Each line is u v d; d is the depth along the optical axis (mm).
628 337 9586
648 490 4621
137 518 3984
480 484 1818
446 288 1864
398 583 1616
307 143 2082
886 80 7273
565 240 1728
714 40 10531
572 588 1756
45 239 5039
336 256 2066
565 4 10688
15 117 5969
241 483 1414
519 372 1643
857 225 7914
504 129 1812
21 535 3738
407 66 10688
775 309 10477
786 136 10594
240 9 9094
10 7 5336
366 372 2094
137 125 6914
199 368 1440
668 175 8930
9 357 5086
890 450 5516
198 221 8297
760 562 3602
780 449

################

What the task asks>
In your answer, repeat each of the records exactly.

Task response>
Each line is u v d; d is the depth along the optical axis (mm).
628 337 9586
648 490 4621
137 518 3984
480 484 1818
446 288 1864
398 583 1616
307 143 2082
886 80 7273
565 240 1728
714 40 10531
572 588 1756
45 239 5039
336 256 2066
565 4 10688
15 117 5969
241 483 1414
519 372 1643
857 225 7914
504 129 1812
21 535 3738
407 66 10688
775 309 10477
786 136 10594
240 9 9094
10 7 5336
366 372 2094
137 125 6914
199 368 1440
668 175 8930
9 357 5086
890 450 5516
198 221 8297
760 562 3602
780 449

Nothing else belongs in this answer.